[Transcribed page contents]
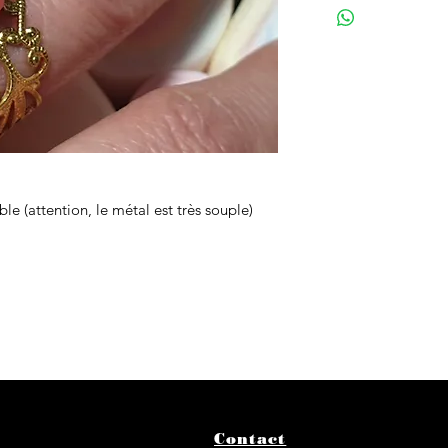
e (attention, le métal est très souple)
Contact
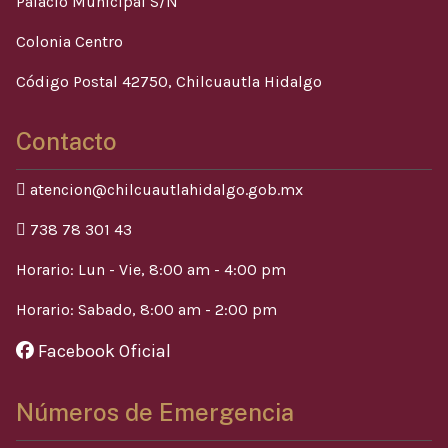
Palacio Municipal S/N
Colonia Centro
Código Postal 42750, Chilcuautla Hidalgo
Contacto
atencion@chilcuautlahidalgo.gob.mx
738 78 301 43
Horario: Lun - Vie, 8:00 am - 4:00 pm
Horario: Sabado, 8:00 am - 2:00 pm
Facebook Oficial
Números de Emergencia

TASK DIRECTIONS =>
Go back to the data above and please quote exactly, and only, the lines from the line with "Horario: Lun - Vie, 8:00 am - 4:00 pm" through its last line.

REPLY TO THE TASK =>
Horario: Lun - Vie, 8:00 am - 4:00 pm
Horario: Sabado, 8:00 am - 2:00 pm
Facebook Oficial
Números de Emergencia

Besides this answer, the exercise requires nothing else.